>>>>>
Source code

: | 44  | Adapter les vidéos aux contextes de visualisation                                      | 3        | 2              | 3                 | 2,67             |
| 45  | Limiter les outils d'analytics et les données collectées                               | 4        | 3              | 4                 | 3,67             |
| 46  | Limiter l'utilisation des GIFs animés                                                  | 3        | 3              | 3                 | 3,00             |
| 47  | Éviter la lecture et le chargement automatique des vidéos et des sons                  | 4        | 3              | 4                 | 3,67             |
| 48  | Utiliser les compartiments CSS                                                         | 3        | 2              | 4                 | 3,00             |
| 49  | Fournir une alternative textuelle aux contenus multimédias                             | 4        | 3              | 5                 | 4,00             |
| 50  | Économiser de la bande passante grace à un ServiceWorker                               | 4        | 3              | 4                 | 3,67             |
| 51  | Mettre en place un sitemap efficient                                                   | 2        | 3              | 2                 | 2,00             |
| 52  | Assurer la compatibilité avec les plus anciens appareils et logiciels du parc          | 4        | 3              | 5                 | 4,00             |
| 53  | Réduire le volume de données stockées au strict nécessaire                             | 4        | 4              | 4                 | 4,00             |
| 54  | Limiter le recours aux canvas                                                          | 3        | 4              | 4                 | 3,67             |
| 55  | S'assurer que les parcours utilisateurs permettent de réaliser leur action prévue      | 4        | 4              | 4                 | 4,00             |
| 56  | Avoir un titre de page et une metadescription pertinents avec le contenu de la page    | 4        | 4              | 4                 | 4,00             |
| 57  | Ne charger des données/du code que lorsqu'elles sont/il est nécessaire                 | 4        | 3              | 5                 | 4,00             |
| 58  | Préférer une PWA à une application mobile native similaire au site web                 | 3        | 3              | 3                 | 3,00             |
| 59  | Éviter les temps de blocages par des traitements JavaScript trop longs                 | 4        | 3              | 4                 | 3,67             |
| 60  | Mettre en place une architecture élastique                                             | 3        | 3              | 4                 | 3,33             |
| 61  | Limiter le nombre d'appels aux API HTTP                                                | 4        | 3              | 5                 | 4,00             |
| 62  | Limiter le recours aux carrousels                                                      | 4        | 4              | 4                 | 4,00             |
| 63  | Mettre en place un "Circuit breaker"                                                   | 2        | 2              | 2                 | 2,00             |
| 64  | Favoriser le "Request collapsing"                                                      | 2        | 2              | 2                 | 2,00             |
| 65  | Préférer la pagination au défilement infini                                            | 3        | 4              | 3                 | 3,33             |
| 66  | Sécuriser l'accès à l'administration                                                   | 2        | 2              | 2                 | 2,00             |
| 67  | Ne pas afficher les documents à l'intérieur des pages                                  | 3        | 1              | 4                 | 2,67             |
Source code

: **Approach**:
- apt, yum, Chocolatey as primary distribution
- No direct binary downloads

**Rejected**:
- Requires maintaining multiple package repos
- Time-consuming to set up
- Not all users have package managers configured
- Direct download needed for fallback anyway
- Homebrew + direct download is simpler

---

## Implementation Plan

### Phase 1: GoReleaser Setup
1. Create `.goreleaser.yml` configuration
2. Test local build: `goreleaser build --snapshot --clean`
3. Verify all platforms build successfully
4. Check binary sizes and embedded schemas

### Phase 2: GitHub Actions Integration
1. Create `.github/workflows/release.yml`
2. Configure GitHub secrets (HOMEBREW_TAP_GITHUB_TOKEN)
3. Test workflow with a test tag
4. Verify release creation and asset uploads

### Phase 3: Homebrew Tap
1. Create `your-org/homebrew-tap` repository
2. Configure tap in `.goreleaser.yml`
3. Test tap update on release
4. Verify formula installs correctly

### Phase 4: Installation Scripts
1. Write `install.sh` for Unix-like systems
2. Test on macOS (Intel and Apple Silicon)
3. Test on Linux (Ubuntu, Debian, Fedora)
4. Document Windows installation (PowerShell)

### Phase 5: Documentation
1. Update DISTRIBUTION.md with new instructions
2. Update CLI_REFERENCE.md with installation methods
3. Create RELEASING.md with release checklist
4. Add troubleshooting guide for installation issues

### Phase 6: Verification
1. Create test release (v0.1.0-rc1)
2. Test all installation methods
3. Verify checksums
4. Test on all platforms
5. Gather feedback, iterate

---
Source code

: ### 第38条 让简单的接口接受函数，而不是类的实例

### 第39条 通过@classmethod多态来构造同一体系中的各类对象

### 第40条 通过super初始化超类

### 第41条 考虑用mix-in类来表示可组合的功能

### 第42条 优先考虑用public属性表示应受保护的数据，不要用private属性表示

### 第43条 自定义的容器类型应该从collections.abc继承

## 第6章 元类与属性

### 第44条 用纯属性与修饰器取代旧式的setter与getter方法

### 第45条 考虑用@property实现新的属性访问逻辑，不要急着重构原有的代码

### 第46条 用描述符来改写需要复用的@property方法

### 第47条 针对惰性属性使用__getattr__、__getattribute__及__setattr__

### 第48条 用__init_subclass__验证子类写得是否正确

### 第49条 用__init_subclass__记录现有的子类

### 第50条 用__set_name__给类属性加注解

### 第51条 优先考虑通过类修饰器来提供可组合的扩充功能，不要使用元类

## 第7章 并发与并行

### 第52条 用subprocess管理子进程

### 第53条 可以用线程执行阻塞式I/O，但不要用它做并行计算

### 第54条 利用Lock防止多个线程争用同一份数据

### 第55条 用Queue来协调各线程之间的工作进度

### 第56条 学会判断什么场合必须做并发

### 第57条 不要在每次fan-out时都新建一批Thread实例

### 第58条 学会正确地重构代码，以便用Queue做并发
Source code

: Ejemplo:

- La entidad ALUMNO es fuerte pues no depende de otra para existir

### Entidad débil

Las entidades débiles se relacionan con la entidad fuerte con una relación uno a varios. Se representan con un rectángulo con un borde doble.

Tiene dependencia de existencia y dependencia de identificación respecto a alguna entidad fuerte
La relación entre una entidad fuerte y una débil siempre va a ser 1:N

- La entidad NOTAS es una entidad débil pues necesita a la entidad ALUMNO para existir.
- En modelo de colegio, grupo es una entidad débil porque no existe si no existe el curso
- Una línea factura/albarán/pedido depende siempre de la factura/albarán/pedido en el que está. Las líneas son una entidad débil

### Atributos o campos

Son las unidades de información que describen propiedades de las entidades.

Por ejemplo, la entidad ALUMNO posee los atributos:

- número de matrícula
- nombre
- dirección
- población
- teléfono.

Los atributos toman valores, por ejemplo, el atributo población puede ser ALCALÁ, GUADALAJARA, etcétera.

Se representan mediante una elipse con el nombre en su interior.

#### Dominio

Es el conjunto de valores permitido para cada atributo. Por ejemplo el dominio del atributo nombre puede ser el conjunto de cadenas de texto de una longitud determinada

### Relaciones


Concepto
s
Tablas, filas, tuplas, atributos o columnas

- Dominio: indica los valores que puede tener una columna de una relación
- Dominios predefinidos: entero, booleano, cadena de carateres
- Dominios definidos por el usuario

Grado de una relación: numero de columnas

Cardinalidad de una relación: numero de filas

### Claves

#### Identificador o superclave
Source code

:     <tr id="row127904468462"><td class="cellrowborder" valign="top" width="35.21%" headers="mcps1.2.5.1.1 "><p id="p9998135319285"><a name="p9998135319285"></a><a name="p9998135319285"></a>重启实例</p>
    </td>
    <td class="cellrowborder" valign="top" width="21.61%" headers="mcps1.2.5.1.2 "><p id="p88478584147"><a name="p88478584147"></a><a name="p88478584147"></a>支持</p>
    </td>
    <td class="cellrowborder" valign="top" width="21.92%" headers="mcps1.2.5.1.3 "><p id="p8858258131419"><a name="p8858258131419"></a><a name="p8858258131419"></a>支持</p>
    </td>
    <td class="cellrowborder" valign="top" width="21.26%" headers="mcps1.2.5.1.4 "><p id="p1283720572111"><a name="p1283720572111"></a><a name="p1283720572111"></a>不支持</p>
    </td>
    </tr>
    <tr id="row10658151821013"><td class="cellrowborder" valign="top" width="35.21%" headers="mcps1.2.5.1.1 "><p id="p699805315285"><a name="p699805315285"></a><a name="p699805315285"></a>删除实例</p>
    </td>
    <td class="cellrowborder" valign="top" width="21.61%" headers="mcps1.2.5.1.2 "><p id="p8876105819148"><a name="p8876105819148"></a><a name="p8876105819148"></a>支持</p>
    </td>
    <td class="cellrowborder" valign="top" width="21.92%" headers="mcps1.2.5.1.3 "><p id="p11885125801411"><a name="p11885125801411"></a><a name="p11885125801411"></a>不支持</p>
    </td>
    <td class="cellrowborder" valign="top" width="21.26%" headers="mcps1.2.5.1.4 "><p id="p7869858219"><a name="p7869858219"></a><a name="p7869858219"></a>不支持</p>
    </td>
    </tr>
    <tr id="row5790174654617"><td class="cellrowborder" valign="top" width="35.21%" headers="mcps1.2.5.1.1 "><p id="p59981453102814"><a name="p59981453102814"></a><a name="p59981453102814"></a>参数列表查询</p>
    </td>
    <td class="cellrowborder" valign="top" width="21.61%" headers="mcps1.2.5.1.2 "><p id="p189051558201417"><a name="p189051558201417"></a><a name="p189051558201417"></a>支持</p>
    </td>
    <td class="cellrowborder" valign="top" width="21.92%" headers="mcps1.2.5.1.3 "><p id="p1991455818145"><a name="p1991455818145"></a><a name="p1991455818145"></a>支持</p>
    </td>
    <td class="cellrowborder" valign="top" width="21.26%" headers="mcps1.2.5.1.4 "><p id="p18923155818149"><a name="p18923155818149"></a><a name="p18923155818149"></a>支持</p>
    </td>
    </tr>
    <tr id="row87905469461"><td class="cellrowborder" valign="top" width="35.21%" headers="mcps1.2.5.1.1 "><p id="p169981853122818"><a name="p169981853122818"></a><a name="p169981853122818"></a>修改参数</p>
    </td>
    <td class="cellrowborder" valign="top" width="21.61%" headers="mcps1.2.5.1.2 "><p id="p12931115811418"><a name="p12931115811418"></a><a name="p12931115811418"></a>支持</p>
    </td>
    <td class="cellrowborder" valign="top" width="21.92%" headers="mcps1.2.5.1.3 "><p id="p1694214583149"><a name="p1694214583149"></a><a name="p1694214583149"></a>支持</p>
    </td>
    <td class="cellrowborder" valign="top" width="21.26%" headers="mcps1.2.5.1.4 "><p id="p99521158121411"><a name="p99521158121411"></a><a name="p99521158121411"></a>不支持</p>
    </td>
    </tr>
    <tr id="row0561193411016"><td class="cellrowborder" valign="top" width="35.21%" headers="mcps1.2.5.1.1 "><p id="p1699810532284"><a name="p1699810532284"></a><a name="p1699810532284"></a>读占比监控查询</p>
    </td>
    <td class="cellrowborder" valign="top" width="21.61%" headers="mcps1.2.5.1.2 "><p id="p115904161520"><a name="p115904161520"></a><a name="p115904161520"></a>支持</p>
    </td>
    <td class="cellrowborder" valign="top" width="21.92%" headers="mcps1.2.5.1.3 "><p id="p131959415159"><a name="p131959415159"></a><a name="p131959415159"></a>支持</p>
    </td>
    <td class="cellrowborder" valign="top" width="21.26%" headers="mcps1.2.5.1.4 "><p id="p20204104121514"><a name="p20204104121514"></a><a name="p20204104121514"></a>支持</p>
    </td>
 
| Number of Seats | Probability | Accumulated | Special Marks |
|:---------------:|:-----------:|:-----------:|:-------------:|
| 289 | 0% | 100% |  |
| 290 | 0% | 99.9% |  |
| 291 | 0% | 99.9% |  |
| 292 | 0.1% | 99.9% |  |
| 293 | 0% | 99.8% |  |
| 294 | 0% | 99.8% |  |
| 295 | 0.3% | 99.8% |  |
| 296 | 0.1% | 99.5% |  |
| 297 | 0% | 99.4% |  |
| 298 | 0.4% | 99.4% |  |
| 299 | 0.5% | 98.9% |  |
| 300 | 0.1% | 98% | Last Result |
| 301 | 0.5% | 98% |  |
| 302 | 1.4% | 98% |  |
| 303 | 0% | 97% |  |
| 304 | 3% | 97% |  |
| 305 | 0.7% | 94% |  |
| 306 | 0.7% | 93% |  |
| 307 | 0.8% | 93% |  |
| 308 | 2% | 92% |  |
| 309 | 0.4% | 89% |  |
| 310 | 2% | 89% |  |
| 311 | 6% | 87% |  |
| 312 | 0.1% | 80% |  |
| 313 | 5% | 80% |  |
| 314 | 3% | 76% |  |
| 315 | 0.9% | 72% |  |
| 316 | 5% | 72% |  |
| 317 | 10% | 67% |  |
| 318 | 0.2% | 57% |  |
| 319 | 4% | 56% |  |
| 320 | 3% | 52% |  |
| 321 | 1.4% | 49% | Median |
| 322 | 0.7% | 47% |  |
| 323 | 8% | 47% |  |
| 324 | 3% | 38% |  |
<<<<<
▶ _Problem details_: Copy out the lines of the records from the line containing "Las entidades débiles" through the line containing "La relación entre", inclusive, keeping every character unchanged.

▶ _Solution to the problem_:
Las entidades débiles se relacionan con la entidad fuerte con una relación uno a varios. Se representan con un rectángulo con un borde doble.

Tiene dependencia de existencia y dependencia de identificación respecto a alguna entidad fuerte
La relación entre una entidad fuerte y una débil siempre va a ser 1:N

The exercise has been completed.